The annual M&A Review published by Experian is eagerly awaited by the business finance community as a source for understanding overall national, regional and sectoral M&A activity, but also for comparing how firms are performing against their peers. League tables ranking the volume of deals handled by legal advisers, financial advisers, debt providers and capital providers provide useful insight on the activity of the main participants in the UK M&A market.

What is not apparent from reading individual annual reports is how some trends move over time. A key trend that has been developing over several years, but has accelerated recently, is the increased use of non-bank lenders for funding M&A transaction.

Leading the way for alternative lenders is ThinCats, who in 2022 were ranked as the most used debt provider for M&A transactions. This is the first time that a lender other than a “big 4” bank has topped the table, so represents a significant changing of the guard. To give some historical context, as recently as 2019 the top 4 slots were occupied by the “big 4” banks with ThinCats ranked at no 10.


SO WHY ARE ADVISERS TO THESE M&A TRANSACTIONS INCREASINGLY RECOMMENDING SPECIALIST LENDERS


Speed – funding can be within 4-6 weeks of an initial enquiry depending on the quality of information available

Flexibility – `funders assess every business on its own merits meaning we create bespoke funding solutions including flexible repayment and covenant structures aligned to our borrowers’ business plans

Sector expertise – funders have specialist skills such as in healthcare, technology, manufacturing, leisure and in funding PE-backed businesses, which aligns well with the areas experiencing the highest levels of activity as detailed in the Experian M&A report 2022.

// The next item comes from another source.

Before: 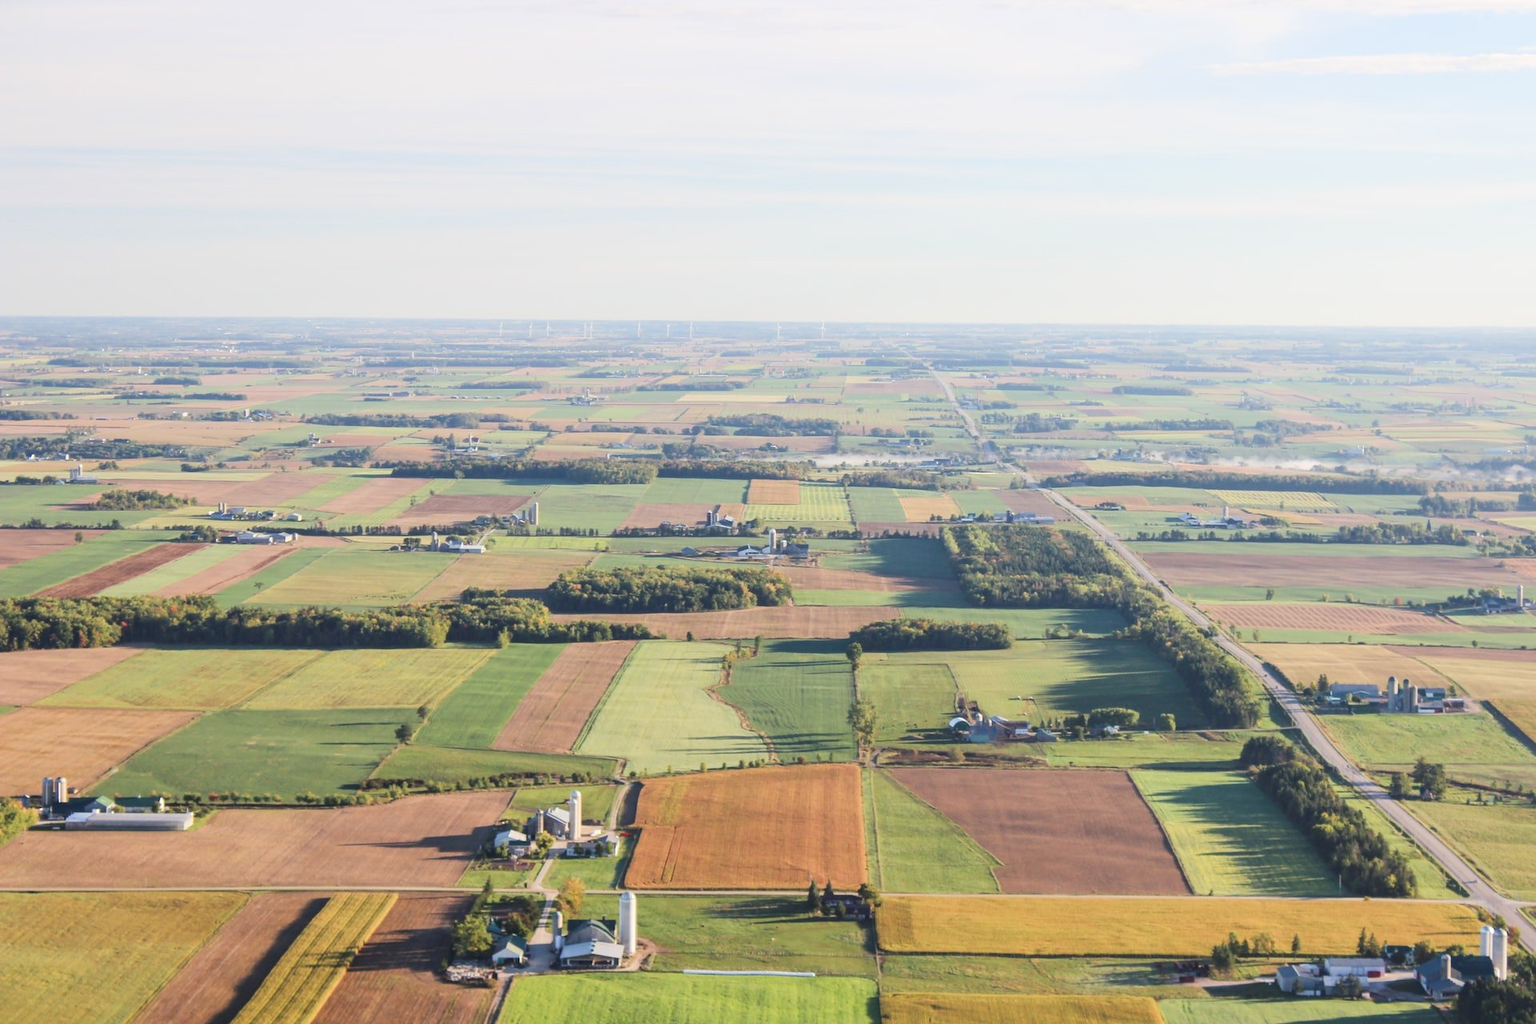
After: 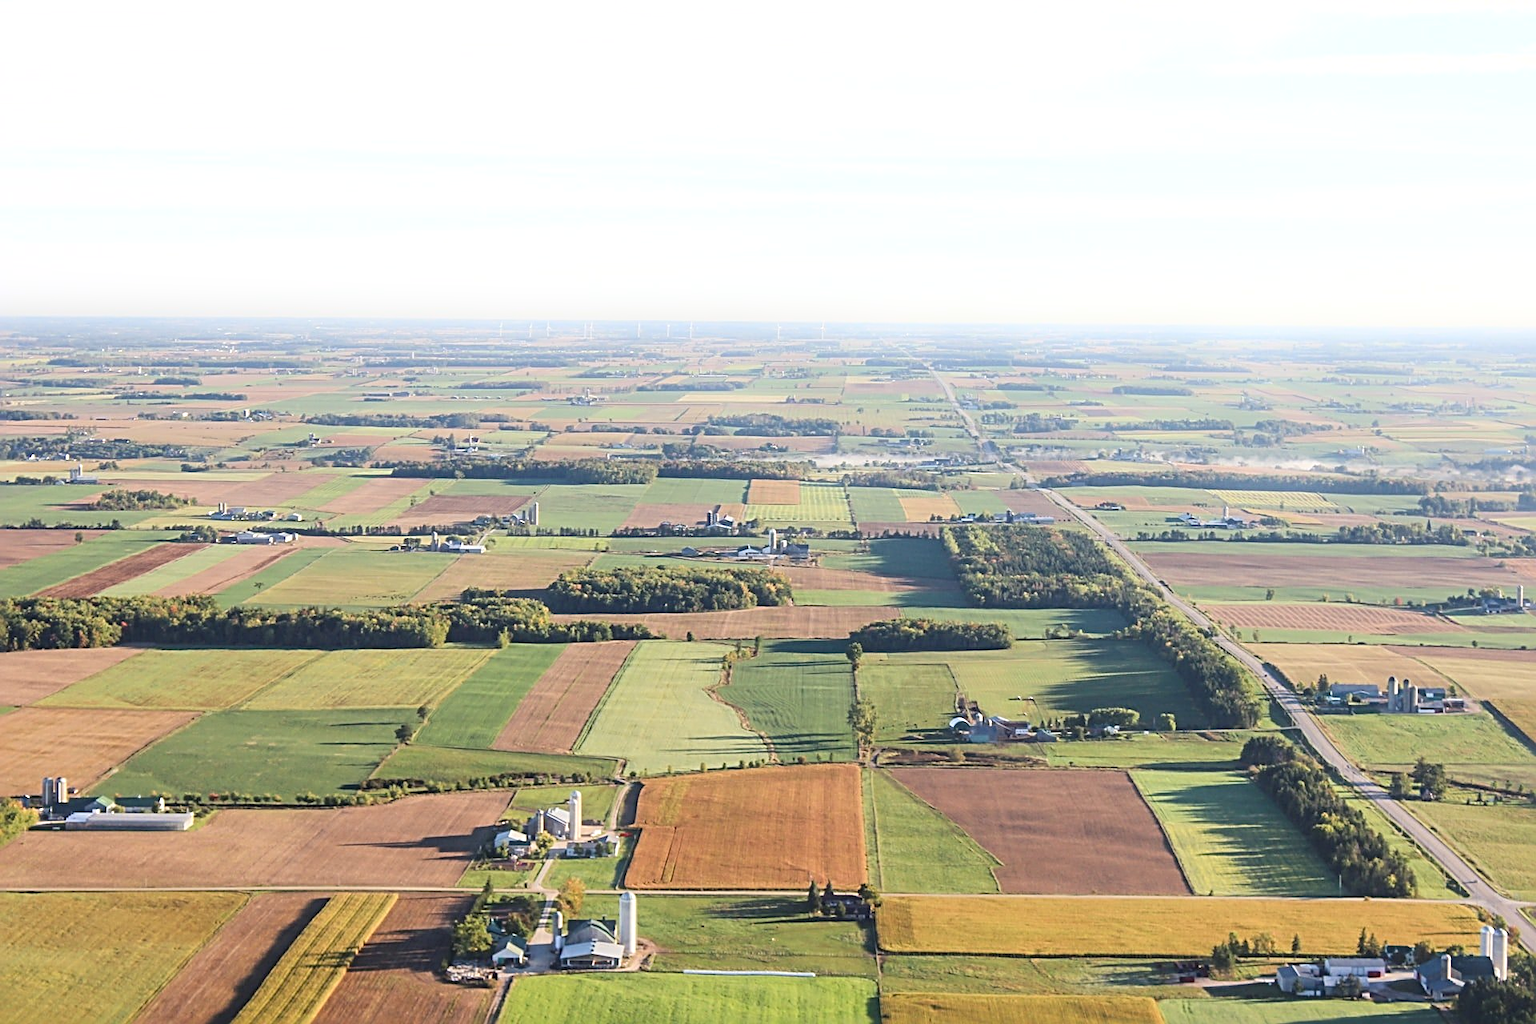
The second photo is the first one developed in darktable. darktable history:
sharpen: radius 3.025, amount 0.757
bloom: size 5%, threshold 95%, strength 15%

Personal service delivered as one team locally – origination, credit and transaction management teams work closely together meaning that long-term relationships are developed with regional business and finance communities.

Behave like investors rather than one-off lendersAs up to 75% of funding can be cash flow lending, funders need to have confidence in the future performance of the businesses that they support. This not only involves a deep dive into the financials, but also a thorough assessment of the management team’s capabilities and commitment. Funders in this space typically lend from their own balance sheets, they want the businesses funded to succeed. They seek to become long-term partners with the aim of providing further follow-on funding to support the growth of the borrowers.


More generally, I believe that corporate advisers and PE sponsors have a much better understanding of the capabilities of alternative lenders compared to just a few years ago. This is leading the sector to grow as the funders provide a great alternative to the traditional routes.